Ma la domanda che molti si sono posti e che continuano a porsi è la seguente: è giusto festeggiare? Perché lo schieramento democratico, così penalizzato durante e dopo il Risorgimento, dovrebbe festeggiare?
Risposta: senza il conseguimento dell’Unità, l’Italia non sarebbe entrata nella modernità; un’Italia divisa o una macroregione italiana sarebbe rimasta politicamente insignificante, rimanendo terreno di caccia delle potenze straniere. È utile ricordare agli smemorati di turno che il processo storico ha avuto come tappa fondamentale la nascita degli stati nazionali, che hanno favorito, attraverso un cammino lungo e tortuoso, il passaggio dal modo di produzione feudale a quello capitalistico. E per un certo periodo il capitalismo ha rivoluzionato l’intera società. Basta rileggere a tal proposito cosa scrivevano Marx ed Engels nel Manifesto: «La borghesia ha giocato nella storia un ruolo altamente rivoluzionario. Dove è giunta al potere, la borghesia ha distrutto tutti i rapporti feudali, patriarcali, idilliaci. Essa ha lacerato spietatamente tutti i variopinti legami feudali che stringevano l’uomo al suo superiore naturale, e non ha lasciato tra uomo e uomo altro legame che il nudo interesse, il freddo ‘pagamento in contanti’. […] La borghesia non può esistere senza rivoluzionare di continuo gli strumenti di produzione, quindi i rapporti di produzione, quindi tutto l’insieme dei rapporti sociali. Prima condizione di esistenza di tutte le classi industriali precedenti era invece l’immutata conservazione del vecchio sistema di produzione. Il continuo sconvolgimento della produzione, l’ininterrotta messa in discussione di tutte le condizioni sociali, l’insicurezza e il movimento perpetui distinguono l’epoca borghese da tutte quelle precedenti».

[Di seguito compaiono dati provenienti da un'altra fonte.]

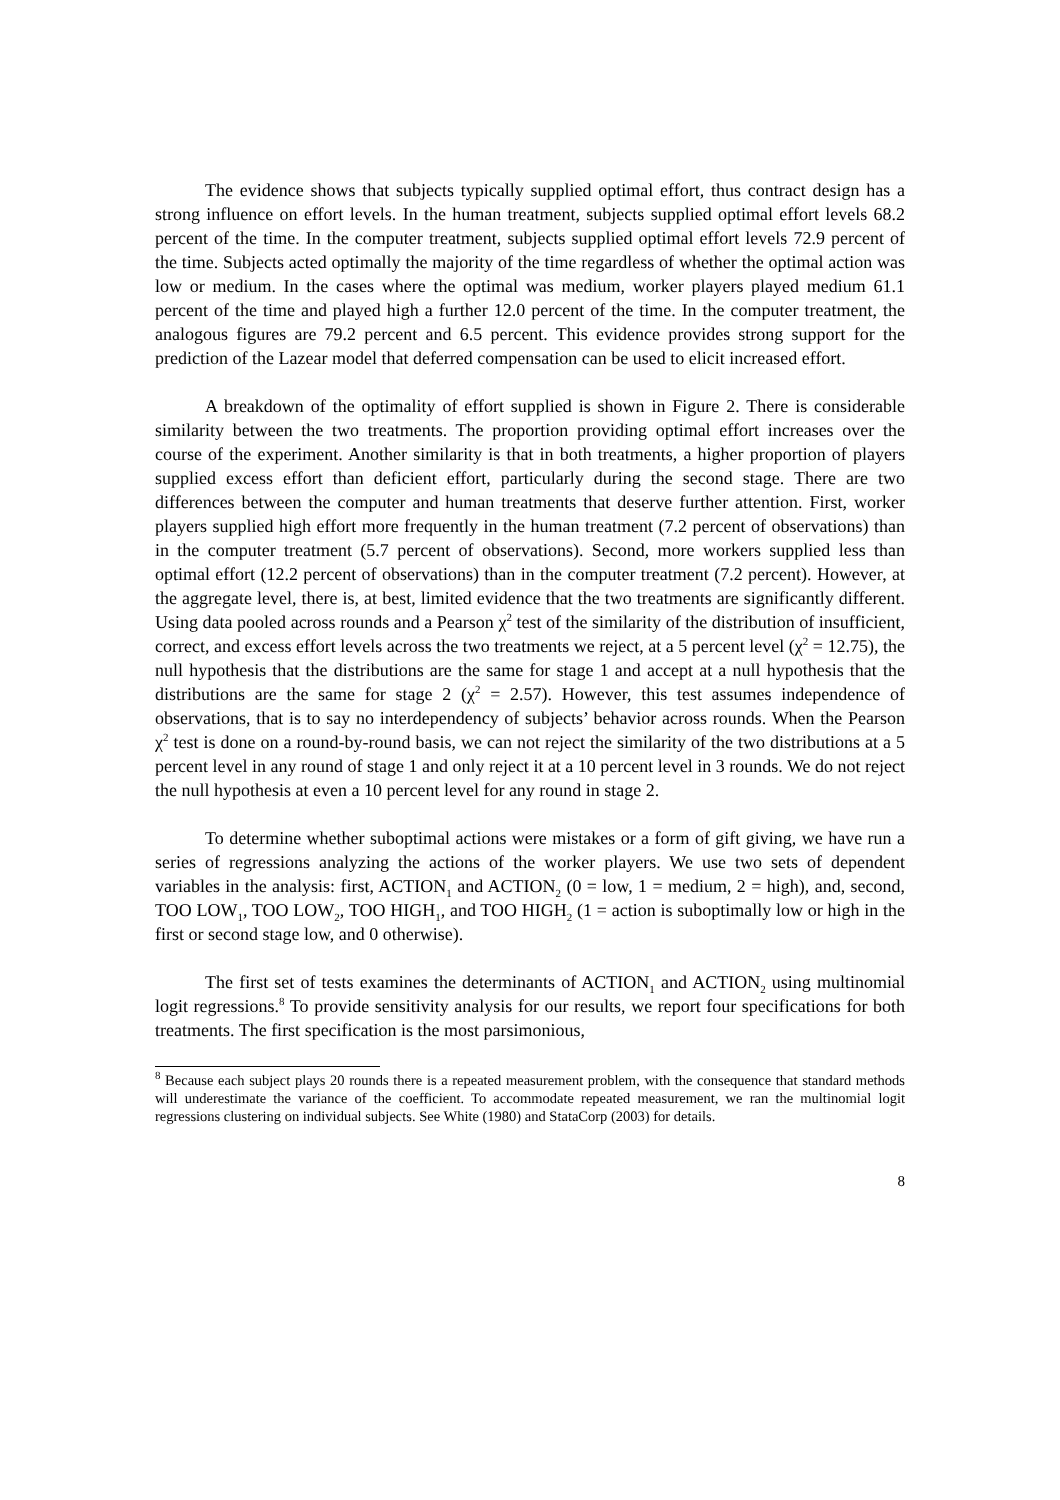The evidence shows that subjects typically supplied optimal effort, thus contract design has a strong influence on effort levels. In the human treatment, subjects supplied optimal effort levels 68.2 percent of the time. In the computer treatment, subjects supplied optimal effort levels 72.9 percent of the time. Subjects acted optimally the majority of the time regardless of whether the optimal action was low or medium. In the cases where the optimal was medium, worker players played medium 61.1 percent of the time and played high a further 12.0 percent of the time. In the computer treatment, the analogous figures are 79.2 percent and 6.5 percent. This evidence provides strong support for the prediction of the Lazear model that deferred compensation can be used to elicit increased effort.
A breakdown of the optimality of effort supplied is shown in Figure 2. There is considerable similarity between the two treatments. The proportion providing optimal effort increases over the course of the experiment. Another similarity is that in both treatments, a higher proportion of players supplied excess effort than deficient effort, particularly during the second stage. There are two differences between the computer and human treatments that deserve further attention. First, worker players supplied high effort more frequently in the human treatment (7.2 percent of observations) than in the computer treatment (5.7 percent of observations). Second, more workers supplied less than optimal effort (12.2 percent of observations) than in the computer treatment (7.2 percent). However, at the aggregate level, there is, at best, limited evidence that the two treatments are significantly different. Using data pooled across rounds and a Pearson χ<sup>2</sup> test of the similarity of the distribution of insufficient, correct, and excess effort levels across the two treatments we reject, at a 5 percent level (χ<sup>2</sup> = 12.75), the null hypothesis that the distributions are the same for stage 1 and accept at a null hypothesis that the distributions are the same for stage 2 (χ<sup>2</sup> = 2.57). However, this test assumes independence of observations, that is to say no interdependency of subjects’ behavior across rounds. When the Pearson χ<sup>2</sup> test is done on a round-by-round basis, we can not reject the similarity of the two distributions at a 5 percent level in any round of stage 1 and only reject it at a 10 percent level in 3 rounds. We do not reject the null hypothesis at even a 10 percent level for any round in stage 2.
To determine whether suboptimal actions were mistakes or a form of gift giving, we have run a series of regressions analyzing the actions of the worker players. We use two sets of dependent variables in the analysis: first, ACTION<sub>1</sub> and ACTION<sub>2</sub> (0 = low, 1 = medium, 2 = high), and, second, TOO LOW<sub>1</sub>, TOO LOW<sub>2</sub>, TOO HIGH<sub>1</sub>, and TOO HIGH<sub>2</sub> (1 = action is suboptimally low or high in the first or second stage low, and 0 otherwise).
The first set of tests examines the determinants of ACTION<sub>1</sub> and ACTION<sub>2</sub> using multinomial logit regressions.<sup>8</sup> To provide sensitivity analysis for our results, we report four specifications for both treatments. The first specification is the most parsimonious,
<sup>8</sup> Because each subject plays 20 rounds there is a repeated measurement problem, with the consequence that standard methods will underestimate the variance of the coefficient. To accommodate repeated measurement, we ran the multinomial logit regressions clustering on individual subjects. See White (1980) and StataCorp (2003) for details.
8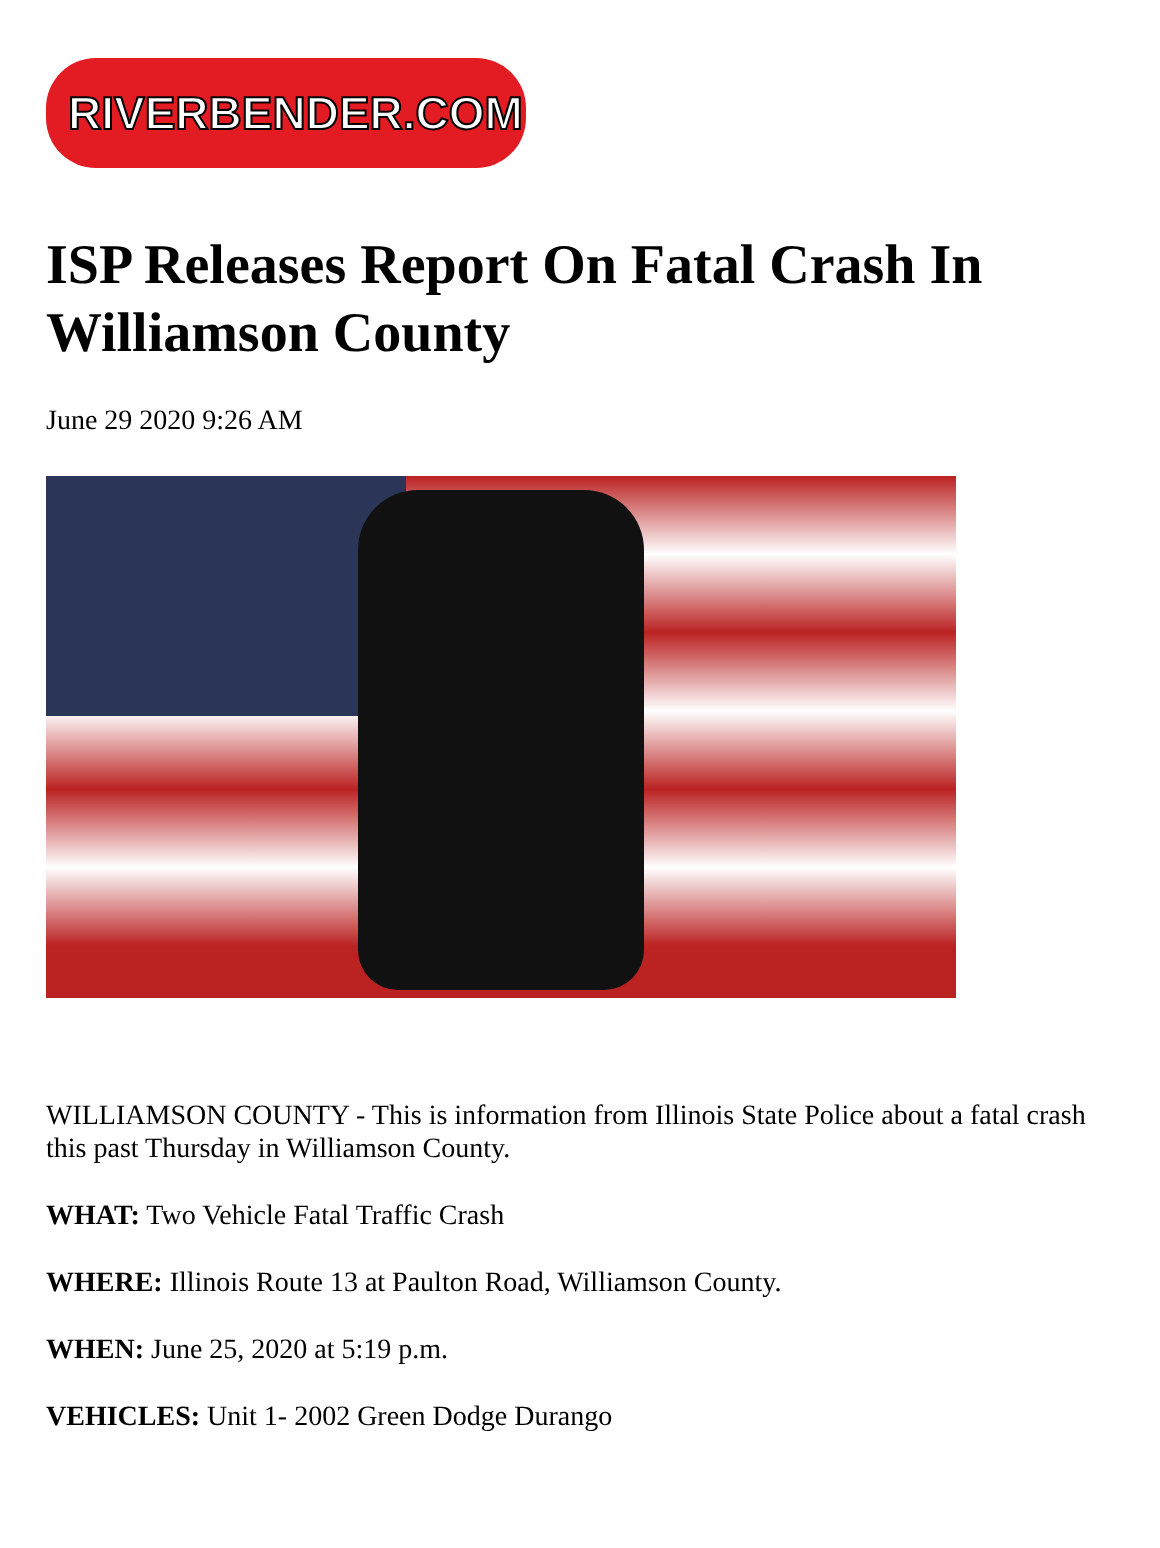RIVERBENDER.COM
ISP Releases Report On Fatal Crash In Williamson County
June 29 2020 9:26 AM
WILLIAMSON COUNTY - This is information from Illinois State Police about a fatal crash this past Thursday in Williamson County.
WHAT: Two Vehicle Fatal Traffic Crash
WHERE: Illinois Route 13 at Paulton Road, Williamson County.
WHEN: June 25, 2020 at 5:19 p.m.
VEHICLES: Unit 1- 2002 Green Dodge Durango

Com’è noto la mancata unificazione tra il XV e il XVI secolo impedì all’Italia di collocarsi in una linea avanzata di sviluppo; anzi, la pose in una condizione di arretratezza, destinata a permanere nel XVIII secolo nonostante le esperienze «riformatrici» dei veri stati regionali italiani.
Lo stesso assolutismo illuminato, in virtù della divisione, non ebbe la possibilità di dispiegare la sua funzione in un quadro nazionale; così come gli effetti positivi della Rivoluzione francese non riuscirono a permeare l’intera società italiana. Fu dunque con il Risorgimento che si pose all’ordine del giorno la possibilità di dare alla nazione italiana una statualità capace di rappresentarla politicamente, oltre che socialmente e culturalmente.
Del resto, gli avvenimenti successi tra la fine del Settecento e la prima metà dell’Ottocento evidenziano il legame tra il processo risorgimentale italiano e la Rivoluzione francese, che in Italia era arrivata per il tramite delle armate napoleoniche nella primavera del 1796, quando risuonarono le famose parole d’ordine dell’1789: libertà, uguaglianza, fraternità; l’esempio francese, nonostante la sconfitta e l’abbattimento della repubblica partenopea del ’99, dimostrava che era possibile seguire un nuovo metodo, quello rivoluzionario, per raggiungere rapidamente gli obiettivi prefissati.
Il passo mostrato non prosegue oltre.